··· RECORDS TO PROCESS
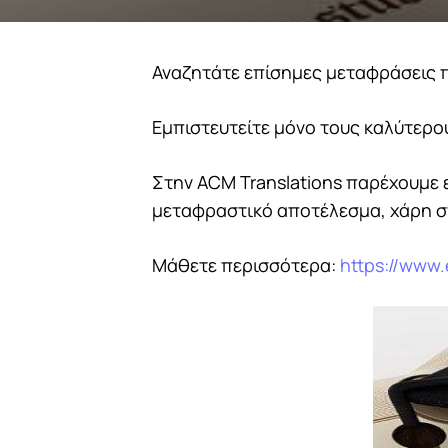
Αναζητάτε επίσημες μεταφράσεις 
Εμπιστευτείτε μόνο τους καλύτερο
Στην ACM Translations παρέχουμε ε
μεταφραστικό αποτέλεσμα, χάρη σ
Μάθετε περισσότερα:
https://www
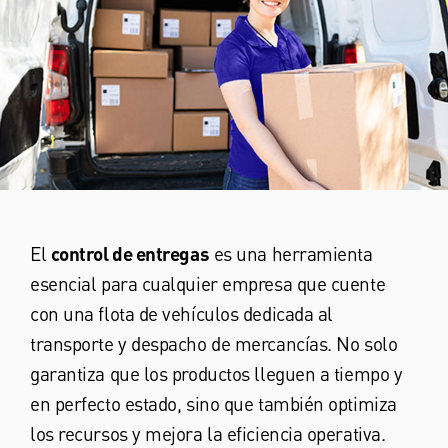
El
control de entregas
es una herramienta
esencial para cualquier empresa que cuente
con una flota de vehículos dedicada al
transporte y despacho de mercancías. No solo
garantiza que los productos lleguen a tiempo y
en perfecto estado, sino que también optimiza
los recursos y mejora la eficiencia operativa.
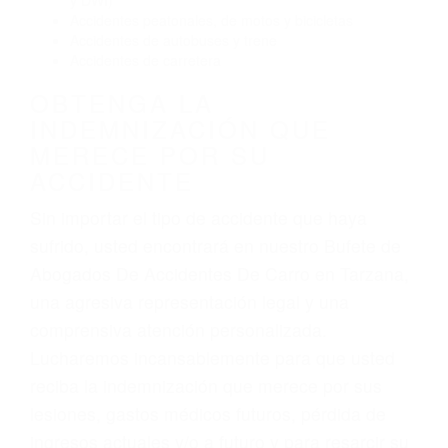
y DWI)
Accidentes peatonales, de motos y bicicletas
Accidentes de autobuses y trene
Accidentes de carretera
OBTENGA LA
INDEMNIZACIÓN QUE
MERECE POR SU
ACCIDENTE
Sin importar el tipo de accidente que haya
sufrido, usted encontrará en nuestro Bufete de
Abogados De Accidentes De Carro en Tarzana,
una agresiva representación legal y una
comprensiva atención personalizada.
Lucharemos incansablemente para que usted
reciba la indemnización que merece por sus
lesiones, gastos médicos futuros, pérdida de
ingresos actuales y/o a futuro y para resarcir su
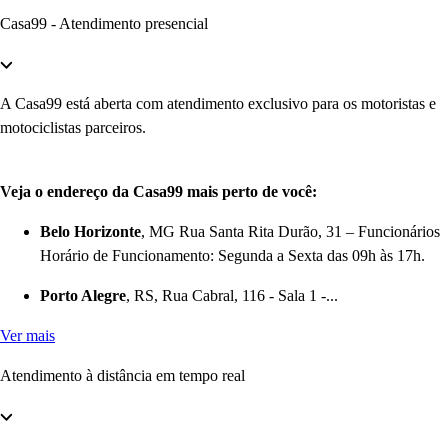
Casa99 - Atendimento presencial
A Casa99 está aberta com atendimento exclusivo para os motoristas e
motociclistas parceiros.
Veja o endereço da Casa99 mais perto de você:
Belo Horizonte
, MG Rua Santa Rita Durão, 31 – Funcionários
Horário de Funcionamento: Segunda a Sexta das 09h às 17h.
Porto Alegre
, RS, Rua Cabral, 116 - Sala 1 -...
Ver mais
Atendimento à distância em tempo real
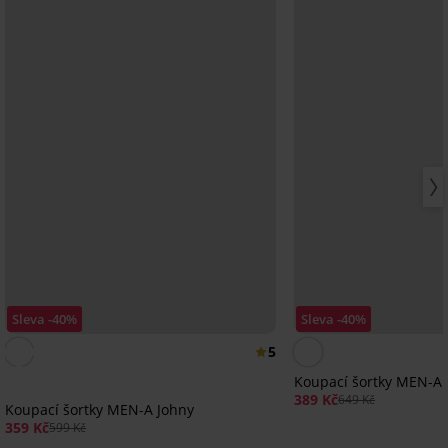
Sleva -40%
Sleva -40%
5
Koupací šortky MEN-A
389 Kč
649 Kč
Koupací šortky MEN-A Johny
359 Kč
599 Kč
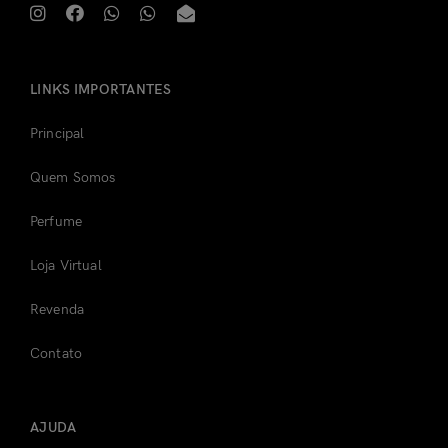
LINKS IMPORTANTES
Principal
Quem Somos
Perfume
Loja Virtual
Revenda
Contato
AJUDA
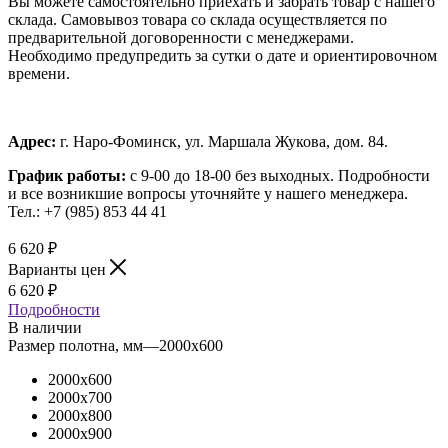
Вы можете самостоятельно приехать и забрать товар с нашего
склада. Самовывоз товара со склада осуществляется по
предварительной договоренности с менеджерами.
Необходимо предупредить за сутки о дате и ориентировочном
времени.
Адрес:
г. Наро-Фоминск, ул. Маршала Жукова, дом. 84.
График работы:
с 9-00 до 18-00 без выходных.
Подробности
и все возникшие вопросы уточняйте у нашего менеджера.
Тел.: +7 (985) 853 44 41
6 620
₽
Варианты цен
6 620
₽
Подробности
В наличии
Размер полотна, мм
—
2000x600
2000x600
2000x700
2000x800
2000x900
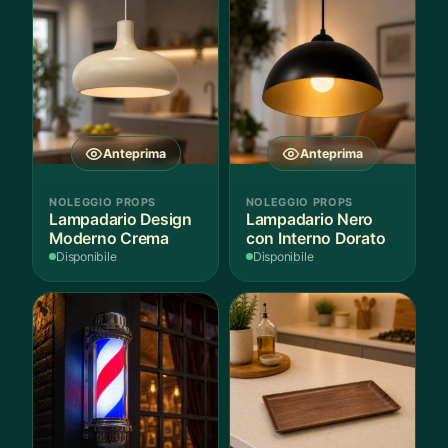
Anteprima
Anteprima
NOLEGGIO PROPS
NOLEGGIO PROPS
Lampadario Design
Lampadario Nero
Moderno Crema
con Interno Dorato
Disponibile
Disponibile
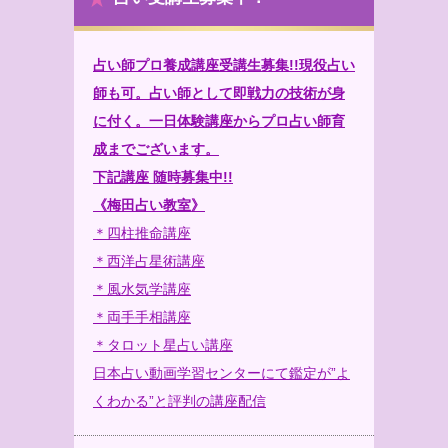
占い師プロ養成講座受講生募集!!現役占い
師も可。占い師として即戦力の技術が身
に付く。一日体験講座からプロ占い師育
成までございます。
下記講座 随時募集中!!
《梅田占い教室》
＊四柱推命講座
＊西洋占星術講座
＊風水気学講座
＊両手手相講座
＊タロット星占い講座
日本占い動画学習センターにて鑑定が”よ
くわかる”と評判の講座配信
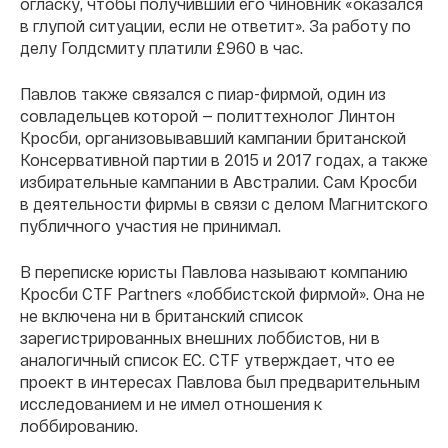
огласку, чтобы получивший его чиновник «оказался
в глупой ситуации, если не ответит». За работу по
делу Голдсмиту платили £960 в час.
Павлов также связался с пиар-фирмой, один из
совладельцев которой — политтехнолог Линтон
Кросби, организовывавший кампании британской
Консервативной партии в 2015 и 2017 годах, а также
избирательные кампании в Австралии. Сам Кросби
в деятельности фирмы в связи с делом Магнитского
публичного участия не принимал.
В переписке юристы Павлова называют компанию
Кросби CTF Partners «лоббистской фирмой». Она не
не включена ни в британский список
зарегистрированных внешних лоббистов, ни в
аналогичный список ЕС. CTF утверждает, что ее
проект в интересах Павлова был предварительным
исследованием и не имел отношения к
лоббированию.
······
▸ **WHAT YOU SHOULD DO**
With the pictures removed, print the entries above exactly.

▸ **FINISHED EXERCISE**
Αναζητάτε επίσημες μεταφράσεις 
Εμπιστευτείτε μόνο τους καλύτερο
Στην ACM Translations παρέχουμε ε
μεταφραστικό αποτέλεσμα, χάρη σ
Μάθετε περισσότερα:
https://www
El
control de entregas
es una herramienta
esencial para cualquier empresa que cuente
con una flota de vehículos dedicada al
transporte y despacho de mercancías. No solo
garantiza que los productos lleguen a tiempo y
en perfecto estado, sino que también optimiza
los recursos y mejora la eficiencia operativa.
y DWI)
Accidentes peatonales, de motos y bicicletas
Accidentes de autobuses y trene
Accidentes de carretera
OBTENGA LA
INDEMNIZACIÓN QUE
MERECE POR SU
ACCIDENTE
Sin importar el tipo de accidente que haya
sufrido, usted encontrará en nuestro Bufete de
Abogados De Accidentes De Carro en Tarzana,
una agresiva representación legal y una
comprensiva atención personalizada.
Lucharemos incansablemente para que usted
reciba la indemnización que merece por sus
lesiones, gastos médicos futuros, pérdida de
ingresos actuales y/o a futuro y para resarcir su
Casa99 - Atendimento presencial
A Casa99 está aberta com atendimento exclusivo para os motoristas e
motociclistas parceiros.
Veja o endereço da Casa99 mais perto de você:
Belo Horizonte
, MG Rua Santa Rita Durão, 31 – Funcionários
Horário de Funcionamento: Segunda a Sexta das 09h às 17h.
Porto Alegre
, RS, Rua Cabral, 116 - Sala 1 -...
Ver mais
Atendimento à distância em tempo real
Sleva -40%
Sleva -40%
5
Koupací šortky MEN-A
389 Kč
649 Kč
Koupací šortky MEN-A Johny
359 Kč
599 Kč
LINKS IMPORTANTES
Principal
Quem Somos
Perfume
Loja Virtual
Revenda
Contato
AJUDA
Вы можете самостоятельно приехать и забрать товар с нашего
склада. Самовывоз товара со склада осуществляется по
предварительной договоренности с менеджерами.
Необходимо предупредить за сутки о дате и ориентировочном
времени.
Адрес:
г. Наро-Фоминск, ул. Маршала Жукова, дом. 84.
График работы:
с 9-00 до 18-00 без выходных.
Подробности
и все возникшие вопросы уточняйте у нашего менеджера.
Тел.: +7 (985) 853 44 41
6 620
₽
Варианты цен
6 620
₽
Подробности
В наличии
Размер полотна, мм
—
2000x600
2000x600
2000x700
2000x800
2000x900
Anteprima
Anteprima
NOLEGGIO PROPS
NOLEGGIO PROPS
Lampadario Design
Lampadario Nero
Moderno Crema
con Interno Dorato
Disponibile
Disponibile
占い師プロ養成講座受講生募集!!現役占い
師も可。占い師として即戦力の技術が身
に付く。一日体験講座からプロ占い師育
成までございます。
下記講座 随時募集中!!
《梅田占い教室》
＊四柱推命講座
＊西洋占星術講座
＊風水気学講座
＊両手手相講座
＊タロット星占い講座
日本占い動画学習センターにて鑑定が”よ
くわかる”と評判の講座配信
огласку, чтобы получивший его чиновник «оказался
в глупой ситуации, если не ответит». За работу по
делу Голдсмиту платили £960 в час.
Павлов также связался с пиар-фирмой, один из
совладельцев которой — политтехнолог Линтон
Кросби, организовывавший кампании британской
Консервативной партии в 2015 и 2017 годах, а также
избирательные кампании в Австралии. Сам Кросби
в деятельности фирмы в связи с делом Магнитского
публичного участия не принимал.
В переписке юристы Павлова называют компанию
Кросби CTF Partners «лоббистской фирмой». Она не
не включена ни в британский список
зарегистрированных внешних лоббистов, ни в
аналогичный список ЕС. CTF утверждает, что ее
проект в интересах Павлова был предварительным
исследованием и не имел отношения к
лоббированию.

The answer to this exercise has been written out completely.